Farmland adjacent to Samish Bay

For years closures have been addressed in a number of ways. If failing septic systems are suspected, counties are asked to send out inspectors to individual parcels for testing. Counties are also able to create, in some cases mandated, "shellfish protection districts" such as Oakland Bay, Burley Lagoon and Henderson Inlet [click here for information on how shellfish districts are created]. Waste water treatment plants can be upgraded. Dairy and cattle farms divert waste from streams. In Thurston County, residents along part of Henderson Inlet will be assessed a fee if they own a septic system. All incrementally help to improve levels of fecal coliform.

What Else Causes Closure?
Closure is not only tied to fecal coliform. Shellfish being "filter feeders" graze on whatever is floating by in the water. Important to shellfish consumption is the naturally occurring bacteria Vibrio parahaemolyticus (Vp), a bacteria which lies dormant in sediments until warmer summer months trigger a bloom. In addition to bacteria, phytoplankton also create unsafe shellfish. Diseases contracted toxins created by phytoplankton include Diarrhetic Shellfish Poisoning (DSP) and Paralytic Shellfish Poisoning (PSP).
 
Vibrio Parahaemolyticus

In the case of Vp, there is an annual outbreak every summer which each year causes illness from oyster consumption. Washington and Texas lead the nation in illness from Vibrio. Last summer, Samish Bay, Hood Canal, Totten Inlet, Hammersley Inlet, and Oakland Bay were all closed due to Vp.
 
Life Cycle of Alexandrium Bacteria


DSP in Puget Sound had not been been considered a problem until last year and is now of such concern the Department of Health recently purchased a $350,000 testing unit which allows faster detection and closure of shellfish beds. The increase in concern is also due, in part, to new studies suggesting that exposure to low levels of DSP may increase the risk of cancer.

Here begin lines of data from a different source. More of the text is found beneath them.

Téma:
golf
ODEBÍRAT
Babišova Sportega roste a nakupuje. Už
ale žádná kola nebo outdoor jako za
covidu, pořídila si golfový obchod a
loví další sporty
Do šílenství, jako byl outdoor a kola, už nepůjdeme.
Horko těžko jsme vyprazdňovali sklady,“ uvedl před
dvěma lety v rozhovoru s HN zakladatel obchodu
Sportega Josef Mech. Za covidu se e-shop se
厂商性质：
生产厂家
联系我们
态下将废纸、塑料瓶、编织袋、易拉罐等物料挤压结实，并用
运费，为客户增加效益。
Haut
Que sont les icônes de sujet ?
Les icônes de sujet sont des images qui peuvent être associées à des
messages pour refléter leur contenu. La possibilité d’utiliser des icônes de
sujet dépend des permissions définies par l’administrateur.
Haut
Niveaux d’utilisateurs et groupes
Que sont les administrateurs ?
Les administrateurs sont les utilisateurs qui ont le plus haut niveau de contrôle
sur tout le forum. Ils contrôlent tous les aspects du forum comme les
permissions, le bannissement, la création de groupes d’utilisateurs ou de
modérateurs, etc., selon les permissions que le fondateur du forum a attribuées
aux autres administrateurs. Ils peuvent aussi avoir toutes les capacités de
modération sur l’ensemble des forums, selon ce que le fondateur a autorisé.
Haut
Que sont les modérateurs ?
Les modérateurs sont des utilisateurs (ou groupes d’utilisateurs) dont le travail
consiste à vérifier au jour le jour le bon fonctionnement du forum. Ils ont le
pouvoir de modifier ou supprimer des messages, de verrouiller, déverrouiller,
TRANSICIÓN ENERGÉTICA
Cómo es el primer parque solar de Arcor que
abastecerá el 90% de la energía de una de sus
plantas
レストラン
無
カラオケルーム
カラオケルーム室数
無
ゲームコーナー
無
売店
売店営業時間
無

Last summer, a family was hospitalized after contracting PSP from shellfish harvested from Discovery Bay. The Public Health Officer commented, "It's noteworthy in terms of the severity of the symptoms." Recent testing found unsafe levels of PSP toxin in geoduck from intertidal areas of Discovery Bay and subtidal tracts, resulting in their closure to commercial harvesting.

What does it mean?
One result of Puget Sound's water being safe to grow shellfish is the safe consumption of shellfish growing naturally on the tidelands as they have for millennium. Another is to profit from growing shellfish on the tidelands. Profits from the latter have driven many efforts to achieve a more healthy Puget Sound. However, it is also the latter which has transitioned from a historical role of being a benign "preferred use" of the tidelands as the Shoreline Management Act envisioned. To many, as the Shoreline Master Programs are being updated, it is becoming clear the fragmentation and piecemeal development of the shorelines should now be focused on the shellfish industry.

Being a "preferred use" no longer means having a free hand to use whatever structures and methods there are at hand to convert tidelands to a shellfish farm. Reopening shellfish beds which have been closed should not mean a wholesale conversion to monolithic populations which would not survive without the current structures used in shellfish farming. Restoration of natural shellfish beds is important. It is why the measurements of what makes up the "Human Qualities of Life" are so critical to develop, now.